Início » Gone in 70 seconds: Ben Shelton finishes bizarre match and finds the funny side | Wimbledon 2025

Gone in 70 seconds: Ben Shelton finishes bizarre match and finds the funny side | Wimbledon 2025

by Marcelo Moreira

When you’ve had to wait a whole night to finish your match, what’s another 70 seconds between friends? Three aces and an unreturnable kick serve did the job for Ben Shelton as he sealed his place in the third round at Wimbledon on Friday with a 6-2, 7-5, 6-4 win over Rinky Hijikata, the smile on his face a far cry from the understandable frustration he showed when the match was suspended late the previous evening.

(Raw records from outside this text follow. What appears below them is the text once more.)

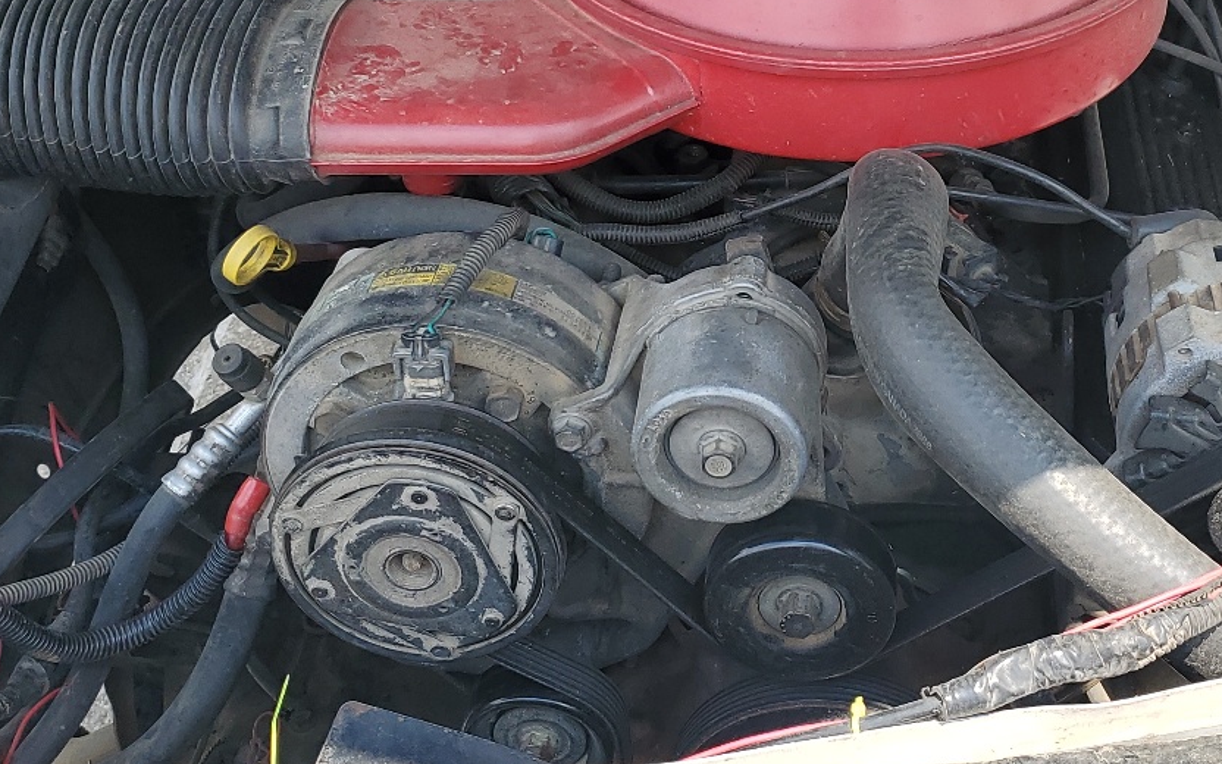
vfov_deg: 24.3
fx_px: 1765
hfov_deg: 37.8
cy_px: 250
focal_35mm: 53
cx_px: 808
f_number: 1.5
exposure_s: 1/1111
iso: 50
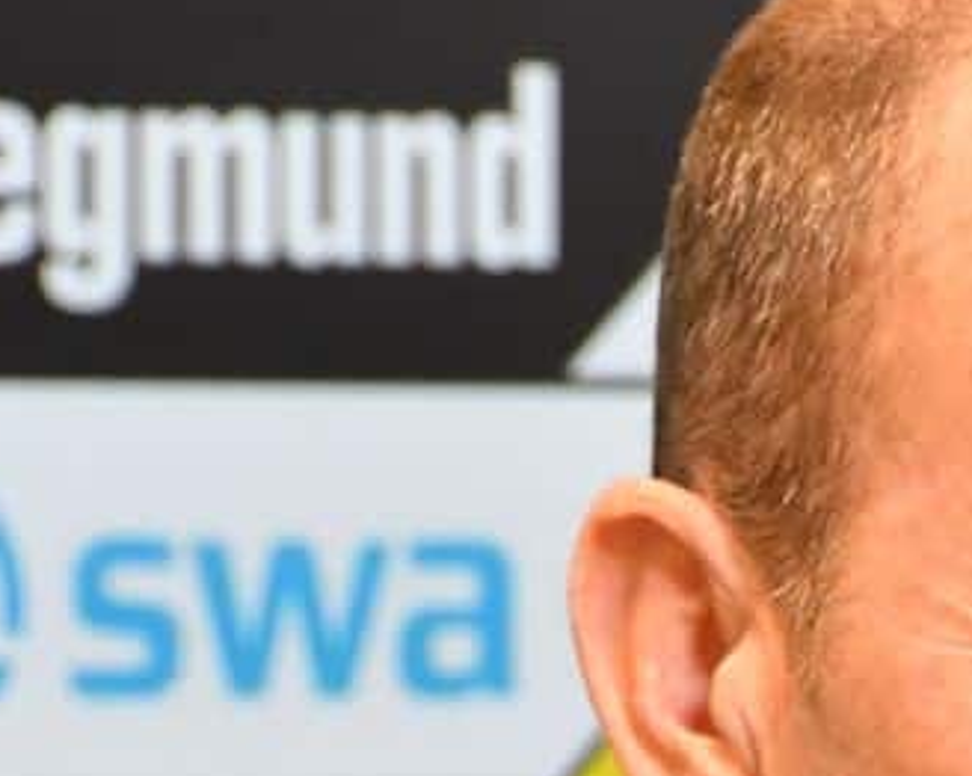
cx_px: 1135
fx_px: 33178
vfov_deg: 1.3
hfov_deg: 1.7
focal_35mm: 1154
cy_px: 924
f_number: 8
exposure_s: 1/250
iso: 5000
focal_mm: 210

The match had been controversially suspended at 9.29pm on Thursday night, with Shelton due to serve for victory. The two players had been in discussion with the umpire, Nacho Forcadell, earlier in the set to see if the match could be suspended because the court was becoming slippery, but the pair played on until the announcement was made at 5-4, prompting jeers from the crowd.

The All England Club told the Guardian that the match had been called off because of fading light, while Shelton said he had been given a “five-minute warning until the Hawk-Eye was going down”. “That was including the changeover, so [he said] there wouldn’t be enough time to complete the game. I was telling him, ‘I only need 60 seconds’. That’s kind of what my goal was when I went out there today.”

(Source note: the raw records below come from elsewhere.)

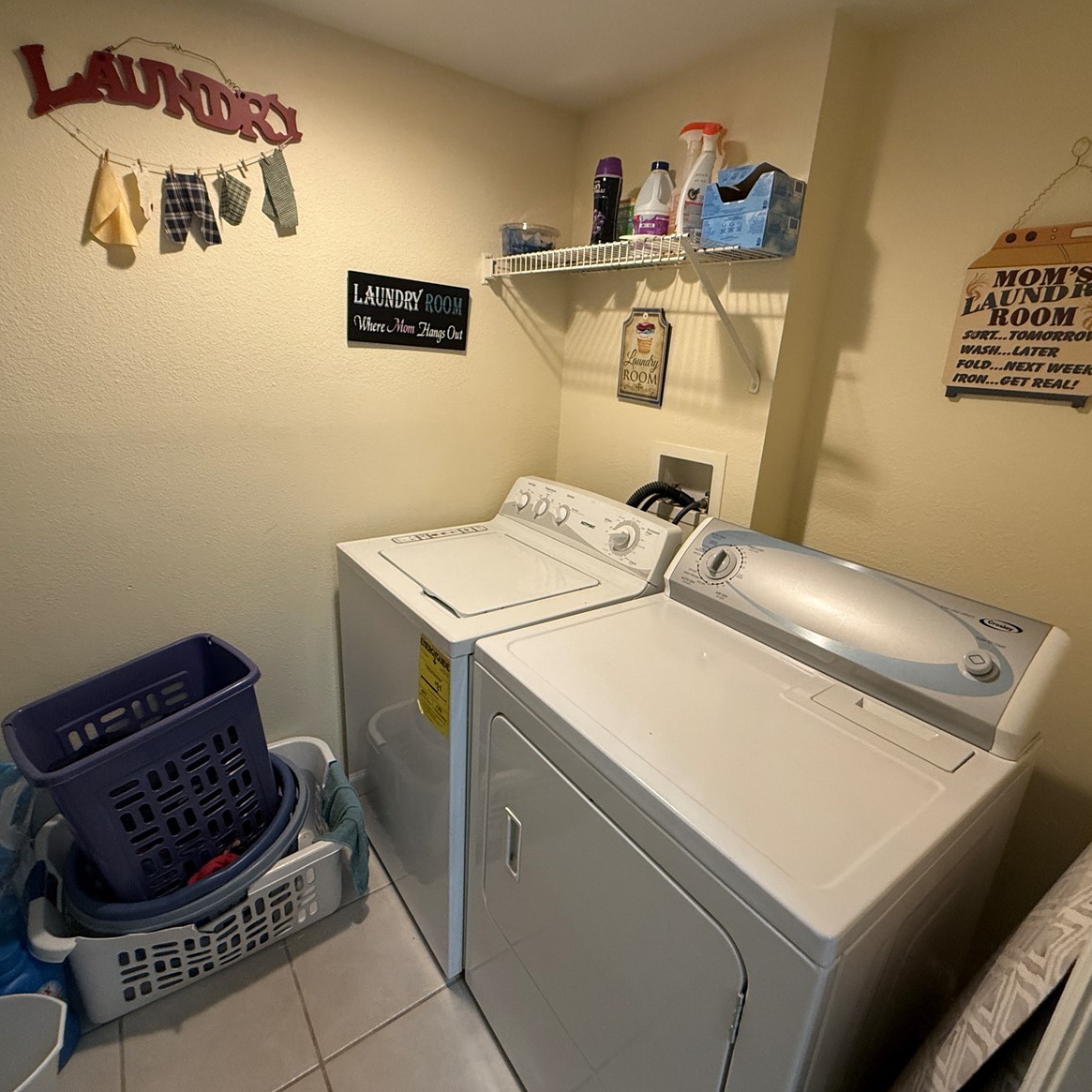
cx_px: 558
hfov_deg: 84.0
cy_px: 534
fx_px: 607
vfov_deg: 84.0
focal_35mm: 17
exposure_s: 1/120
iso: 320
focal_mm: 2.22
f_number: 2.2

Shelton said the umpire had told him he did not want the line-calling system to go down in the middle of a game. “At that point I’m not as upset about that decision. It was a difficult decision that was forced because of what they did earlier.”

When the match was called off on Thursday night, the supervisor spread his arms as Shelton shaped to approach the umpire, blocking his path to the chair. “I don’t think that I ever get disrespectful on the court,” he said. “I try to get my point across. I guess when he saw a guy my size walking quickly towards the umpire, maybe he thought I was ready to throw hands or something. I definitely wasn’t.

“I guess maybe I should apologise to Nacho if he felt scared up in the chair. I was upset in the moment. I wanted to get my point across. I think he was just trying to kind of defuse and keep me away from Nacho. I got over it pretty quickly, and then we talked in the gym after. I just wanted to give them my thoughts about the situation. They gave me theirs on why everything happened. It didn’t really escalate. It probably looked more tense than it was, the whole holding back or staying in front of me. No, it was nothing.”

Ben Shelton speaks with officials after play was suspended due to darkness against Rinky Hijikata. Photograph: Mike Hewitt/Getty Images

Despite the brevity of action on Friday, Shelton said he had been ready to play two and a half sets if necessary and denied he had wanted to send a message by finishing things off so quickly.

“The only thing I was thinking about today was holding serve, how I was going to hold serve, and putting it in my mind that it was going to be tough and he was going to make every return, and I was going to have to come up with stuff from the baseline or the net,” he said.

“It ended up looking that way because of how it turned out, but that was not in my head at all. I wasn’t trying to do anything. I was just competing, trying to win the match.”

Shelton will play Marton Fucsovics next after the Hungarian beat Gael Monfils in five sets, in another match held over.